Thursday, August 27, 2009

Pardon my french but Labour, you're merde

Aujourd'hui, milliers des etudiants recevront leurs resultats GCSE, plusiers étant ces notes hautes. Encore, on peut être sûr que peu des élèves auraient passe examens en francais ou en des autres langues. Comme l'Angleterre, le Francais disparaît.*

And as the Guardian tells today, few will understand any of the above, let alone the sentence entiere. For, language isn't cool, clever or necessary in this Britain.

Kids today will celebrate their grades and finally put down their books and take a breather. Yet while their efforts and dilligence should be commended, with sadness TTG has to reveal that they have worked for nothing and that their marks aren't worth the paper they're written on today.

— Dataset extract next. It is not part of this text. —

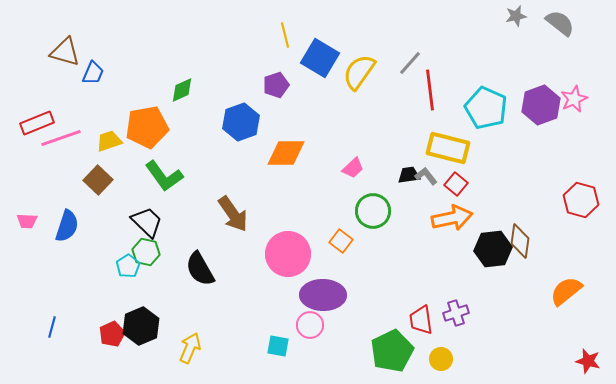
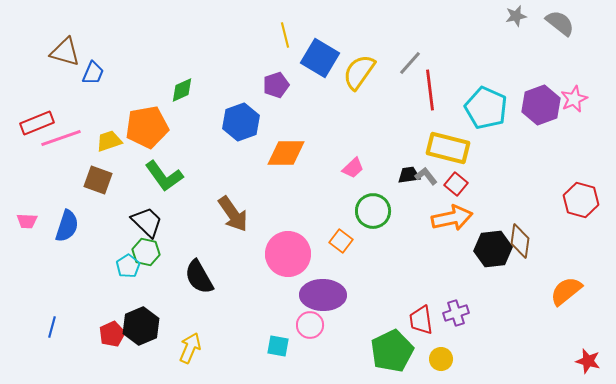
brown square at (98, 180): rotated 24 degrees counterclockwise
black semicircle at (200, 269): moved 1 px left, 8 px down
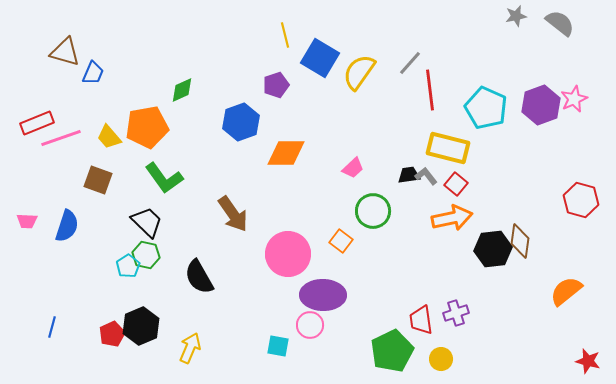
yellow trapezoid at (109, 141): moved 4 px up; rotated 112 degrees counterclockwise
green L-shape at (164, 176): moved 2 px down
green hexagon at (146, 252): moved 3 px down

They don't make the grade in this society as they shall come to find if they pile on to university to a boozed-up baked-bean munching existence where pupils snooze in lecture halls and sleep walk their way through to high class degrees but no high class jobs to accommodate the living skill-less.

The true intelligensa are the workers. Those who have knuckled down to manual work, to master the skill of scissors or tuning wires. These masses who have picked up a trade yet are sneered upon by their peers at school, by teachers who didn't rate the pupils who didn't hang on their every word, counting each muttered syllable as gospel to get a quick mark.

Like carpentry, langauge is a life skill that each and every child should acquire and Labour's complete disregard for linguists over their destructive decade in power, has left a workforce drained and unable to compete with the rest of the world in the labour market.

So kids, here's TTG advice. Pick up a lingo and pick up a hammer. You need nothing more and nothing less.

Be a worker and you will reap the rewards. University is an empty vessel, the boat that has already set sail to the isle of career prospects. That is Labour's legacy - the class of 2009 who in ten years time will reap benefits, yes but not educational ones but ones from the state.




* Pardon my french, it is terrible!

1 comment:

This Observer said...

That's a very negative view of the world miss TTG.

I think you may find that the vast numbers of tradesmen currently kicking around the place means that learning a trade is no longer the money spinner it once was.

Furthermore, while I agree with your assessment that a language is an important skill to pick up (although having said that I only managed to scrape through around three quarters of your French paragraph), we need to weigh up the fact that English is currently the language of business and isn't looking to be supplanted in that position any time soon.

The languages of Science, Maths and Business are the ones we need to be teaching. A foreign language should be an important but none the less secondary consideration.